Mogelijkheden ter verbetering en uitbreiding van het bestaande hulpaanbod

  • 5. Volgens aanbieders van bestaande initiatieven (binnen de vijf geïdentificeerde contexten onder punt 2) kan het bestaande aanbod verbeterd worden door het realiseren van landelijke dekking, het borgen van de continuïteit van het zorgaanbod, het vergroten van de bekwaamheid van medewerkers, en het vergroten van de vindbaarheid van het zorgaanbod.

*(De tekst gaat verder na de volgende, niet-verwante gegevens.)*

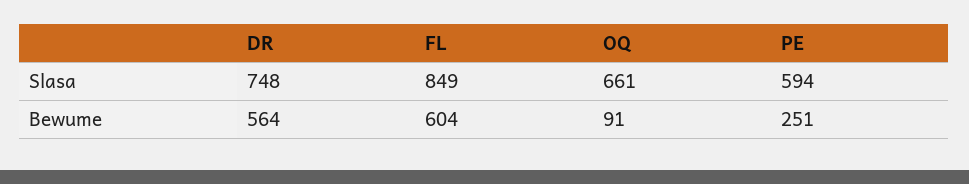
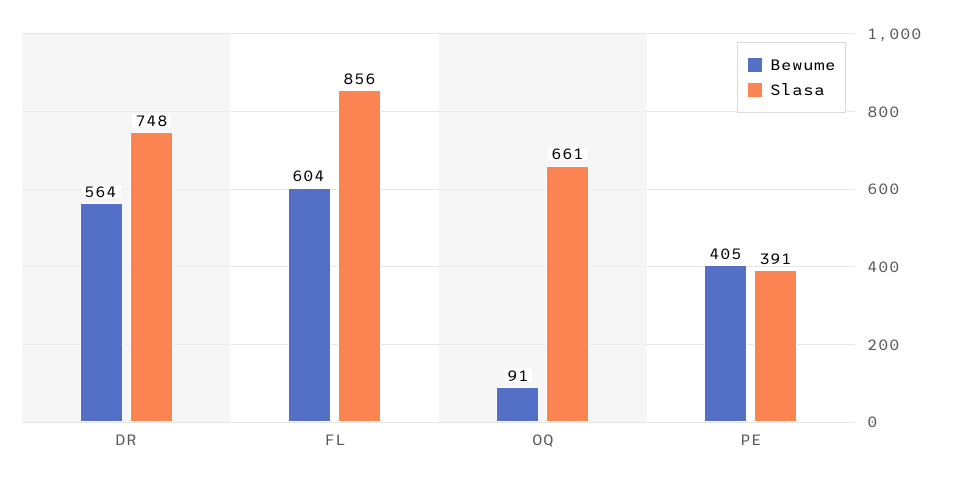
  {
    "Slasa": {
      "DR": 748,
-     "FL": 849,
+     "FL": 856,
      "OQ": 661,
-     "PE": 594
+     "PE": 391
    },
    "Bewume": {
      "DR": 564,
      "FL": 604,
      "OQ": 91,
-     "PE": 251
+     "PE": 405
    }
  }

  • 6. De onderzoekers schetsen twee scenario’s voor de uitbreiding van het bestaande hulpaanbod binnen de geïdentificeerde contexten: a) het versterken van het aanbod gericht op mensen met een doodswens binnen bestaande herstelcentra voor mensen met psychische klachten, gestoeld op ervaringsdeskundigheid; en b) het wegnemen van drempels voor toegang tot Geestelijke Verzorging Thuis voor mensen die psychisch lijden en een aanhoudende doodswens hebben. Daarnaast worden een vijftal scenario’s geschetst die minder kansrijk lijken en/of waarnaar meer onderzoek nodig is. In alle scenario’s is samenwerking tussen partijen in het brede veld noodzakelijk om de diverse groep van mensen met een aanhoudende doodswens en psychisch lijden te bedienen.

  • 7. Vervolgonderzoek is nodig naar de mate waarin de geschetste scenario’s aansluiten bij de hulpbehoeften van de doelgroep, haalbaar en wenselijk zijn, en op welke manier ze gefinancierd kunnen worden.

Opvolging uitkomsten onderzoek

Ik vind het belangrijk dat er tijdige en passende zorg is voor mensen die psychisch lijden en kampen met een persisterende, soms ambivalente doodswens en/of euthanasiewens. Om de zorg voor deze mensen te verbeteren, ga ik met relevante (veld-)partijen in gesprek over de wijze waarop en door wie het beste opvolging kan worden gegeven aan de mogelijkheden tot verbetering van het bestaande hulpaanbod en de twee als kansrijk geschetste scenario’s voor de uitbreiding van het bestaande hulpaanbod, te weten centra waar herstelgericht gewerkt wordt op basis van ervaringsdeskundigheid en Geestelijke Verzorging Thuis (zie punt 6). Hierbij zie ik voor het Ministerie van VWS vooral een stimulerende en faciliterende rol weggelegd. Het is primair aan de relevante veldpartijen om in gezamenlijkheid te zorgen voor laagdrempelige zorg, hulp, begeleiding en ondersteuning voor mensen met psychisch lijden en een aanhoudende doodswens. Voor geestelijke verzorging dient hiervoor te worden aangesloten bij de nu lopende stakeholderanalyse en maatschappelijke business case die ik in de Kamerbrief van 14 december jl. heb aangekondigd.3

Voor nu kan ik al melden dat het landelijk expertisenetwerk Thanet, dat als deelnemer aan de klankbordgroep bij het onderzoek betrokken was, heeft aangegeven zich graag in te willen zetten voor de verdere doorontwikkeling van goede zorg voor deze kwetsbare groep. Binnen de huidige kaders ziet Thanet voor het netwerk onder meer een rol weggelegd ten aanzien van het verbeteren van de landelijke dekking van het bestaande hulpaanbod, waarbij de netwerkfunctie van Thanet mogelijkheden biedt om samenwerkingen tot stand te brengen. Ook ten aanzien van het verbeteren van de bekwaamheid van professionals kan Thanet een rol spelen. Thanet zet zich immers al in om zorgprofessionals te helpen zich te bekwamen of zich bekwaam te voelen in het kunnen voeren van een open gesprek over de doodswens met de patiënt. Thanet richt zich daarbij niet alleen op artsen, maar op alle zorgprofessionals binnen de GGZ. Daarnaast zal Thanet, in het kader van de in het rapport geschetste mogelijkheden tot uitbreiding van het hulpaanbod, zich oriënteren op hoe ook professionals vanuit de geestelijke verzorging en herstelcentra, die niet noodzakelijk binnen de GGZ werkzaam zijn, kunnen profiteren van het aanbod van Thanet.

De Minister van Volksgezondheid, Welzijn en Sport, C. Helder


X Noot
1

Kamerstukken II 2022/23, 32 647, nr. 95.

X Noot
2

Dit landelijk expertisenetwerk – Thanet genaamd – is in februari 2023 van start gegaan. Zie: https://thanet.nl

X Noot
3

Kamerstukken II 2023–2024, 29 509, nr. 76.